On January 1, 1939, Cosby had moved into a new remote home in Beverly Hills, California to work on completing a play script. A safety guard on a gas heater in the bathroom had fallen off and, when she got too close in a long dress, caught herself on fire. The extensive third degree burns required multiple skin grafts and she was hospitalized at St. Vincent's Hospital. Not wanting to stay idle during her recovery she wrote an article for a magazine that attracted a lot of attention, as well as visits from the celebrities discussed in the article. From that point, she turned her hospital room into an impromptu office and began writing radio show scripts, sketches, articles, and assisted actresses she knew to get job offers. During her recovery, she wrote a book named The Pitchman, which had the potential to be turned into a Broadway play. The Pitchman was the first screen writing contract Cosby picked up after her recovery and also the first production for the newly formed Jimmy Dunn Productions, with the story being about spieler presenters. She was pronounced fully recovered after three and a half years, whereupon she immediately signed up for three different screen writing contracts for upcoming films.

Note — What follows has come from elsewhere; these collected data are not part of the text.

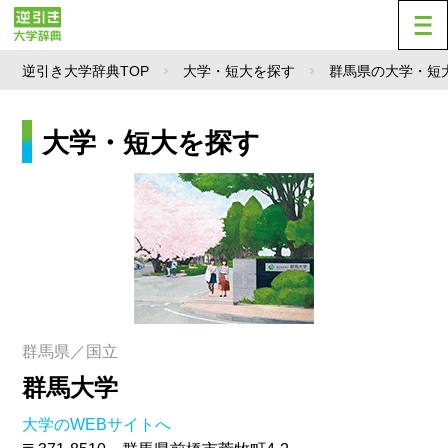
逆引き大学辞典TOP
大学・短大を探す
群馬県の大学・短
大学・短大を探す
群馬県／国立
群馬大学
大学のWEBサイトへ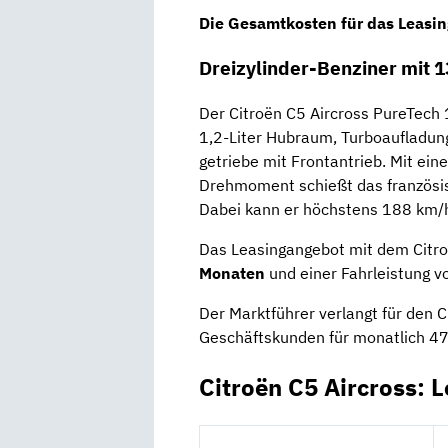
Die
Gesamtkosten
für das Leasi
Dreizylinder-Benziner mit 1
Der Citroën C5 Aircross PureTech
1,2-Liter Hubraum, Turboaufladung
getriebe mit Frontantrieb. Mit ein
Drehmoment schießt das französ
Dabei kann er höchstens 188 km/h
Das Leasingangebot mit dem Citro
Monaten
und einer Fahrleistung 
Der Marktführer verlangt für den 
Geschäftskunden für monatlich 47
Citroën C5 Aircross: 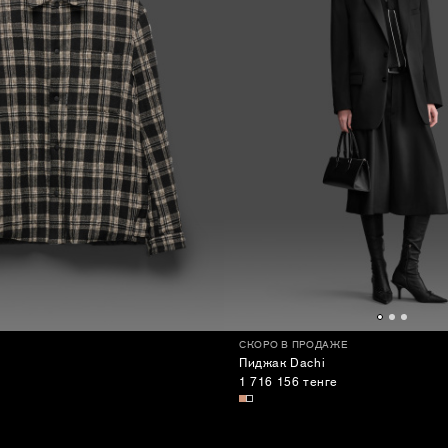
СКОРО В ПРОДАЖЕ
Пиджак Dachi
1 716 156 тенге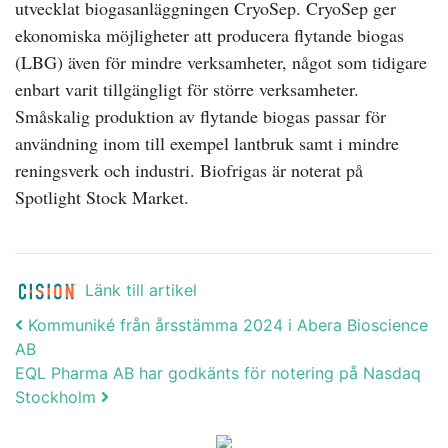
utvecklat biogasanläggningen CryoSep. CryoSep ger
ekonomiska möjligheter att producera flytande biogas
(LBG) även för mindre verksamheter, något som tidigare
enbart varit tillgängligt för större verksamheter.
Småskalig produktion av flytande biogas passar för
användning inom till exempel lantbruk samt i mindre
reningsverk och industri. Biofrigas är noterat på
Spotlight Stock Market.
Länk till artikel
Post navigation
Kommuniké från årsstämma 2024 i Abera Bioscience
AB
EQL Pharma AB har godkänts för notering på Nasdaq
Stockholm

When her only surviving relative, her brother Richard Crosby, a magician and band leader died, he left her all his magic and books. Vivian took lessons at Chavez School of Magic and joined the Hollywood Magigals. In December, 1951, she was featured as a magician on the cover of Genii magazine with an article about her written by her friend Joan Crawford.

Vivian's interesting life was featured on Ralph Edward's "This Is Your Life" program.

==Theater==
- Just a Pal (1930), co-author with Shirley Warde
- Cynthia; or Miss Happiness, a 2-act musical comedy co-written with G. E. Stoddard (1927)
- The Pitchman (1947)

==Filmography==
- The Mind Reader (1933), original story
- Trick for Trick (1933), co-author
- No Time for Romance (1949)

==Personal life==
Cosby was engaged to librettist Erving Plummer on April 9, 1922, while both were attending Boston University and working together on the university's theatre production. She died on August 11, 1963, in Hollywood.